President Trump, and not obliquely, has put the assassination of Vladimir Putin “on the table” as part of a new policy, one at direct odds with both American and international law.  This isn’t just a broad policy against those Washington deems enemies, but Russia was specifically listed as a target for highest level assassinations in order to achieve regime change.

US Secretary of State Mike Pompeo, during a policy address at Stanford University’s Hoover Institute on January 13, 2020, outlined the new policy. The title of the speech was “The Restoration of Deterrence, the Iranian Example.”
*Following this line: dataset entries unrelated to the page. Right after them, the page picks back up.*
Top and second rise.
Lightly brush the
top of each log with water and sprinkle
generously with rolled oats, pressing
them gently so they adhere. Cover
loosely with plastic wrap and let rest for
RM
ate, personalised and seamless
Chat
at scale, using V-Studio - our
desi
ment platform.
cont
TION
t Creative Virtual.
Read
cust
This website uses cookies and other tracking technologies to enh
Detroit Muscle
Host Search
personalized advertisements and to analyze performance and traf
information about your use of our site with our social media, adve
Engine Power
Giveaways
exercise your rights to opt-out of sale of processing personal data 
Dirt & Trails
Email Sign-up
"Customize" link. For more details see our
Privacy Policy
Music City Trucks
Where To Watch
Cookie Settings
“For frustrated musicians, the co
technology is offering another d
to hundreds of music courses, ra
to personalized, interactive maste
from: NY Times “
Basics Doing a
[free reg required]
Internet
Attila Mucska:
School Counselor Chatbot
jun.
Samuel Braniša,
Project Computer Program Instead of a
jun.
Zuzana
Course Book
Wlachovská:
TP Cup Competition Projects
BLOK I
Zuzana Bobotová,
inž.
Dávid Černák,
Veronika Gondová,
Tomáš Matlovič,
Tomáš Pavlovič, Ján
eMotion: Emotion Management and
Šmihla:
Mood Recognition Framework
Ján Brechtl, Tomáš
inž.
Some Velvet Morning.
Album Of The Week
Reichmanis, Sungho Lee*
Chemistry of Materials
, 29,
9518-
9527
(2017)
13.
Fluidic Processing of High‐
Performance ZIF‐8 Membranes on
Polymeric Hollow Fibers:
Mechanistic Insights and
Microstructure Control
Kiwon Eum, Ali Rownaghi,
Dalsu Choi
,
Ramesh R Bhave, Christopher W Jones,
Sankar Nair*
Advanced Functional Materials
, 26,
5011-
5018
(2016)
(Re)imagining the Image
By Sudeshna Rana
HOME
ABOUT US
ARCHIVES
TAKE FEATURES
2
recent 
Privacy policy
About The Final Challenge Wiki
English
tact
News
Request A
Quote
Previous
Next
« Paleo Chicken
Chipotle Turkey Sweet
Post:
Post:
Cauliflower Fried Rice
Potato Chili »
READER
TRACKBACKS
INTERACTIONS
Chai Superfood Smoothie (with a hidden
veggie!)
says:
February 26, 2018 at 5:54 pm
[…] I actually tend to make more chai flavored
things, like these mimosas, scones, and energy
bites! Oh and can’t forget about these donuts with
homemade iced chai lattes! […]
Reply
The Hoover institution has a long history of CIA ties and receives secretive private funding from a variety of “strange bedfellows:”

  • The Bradley Foundation, cited by the Council of Islamic American relations for Islamophobia and hate-mongering.
  • The Scaife Family Foundation, long run by now deceased Richard Mellon Scaife, a right-wing extremist billionaire who employed an army of private security operatives used to threaten members of the press, including involvement in the death of Steve Kangas, founder of America’s independent press.
  • The Castle Rock Foundation, a front for Adolf Coors, one of the largest funders of right-wing extremism and Russophobia in the United States
  • The Koch Foundation, largest funder for climate denialism through profits from the coal industry

Former President Herbert Hoover, long blamed for failing to address the needs of a starving nation during the first 4 years of the great depression, for whom the Hoover Institution is named, was a powerful advocate for allowing and possibly even supporting Hitler in his war against Russia.

Only recently, after being suppressed for 50 years, has Herbert Hoover’s World War II analysis, “Freedom Betrayed,” been published, by the Hoover Institution.  In that work, the “betrayal” was entering the war against Hitler and fighting alongside Russia.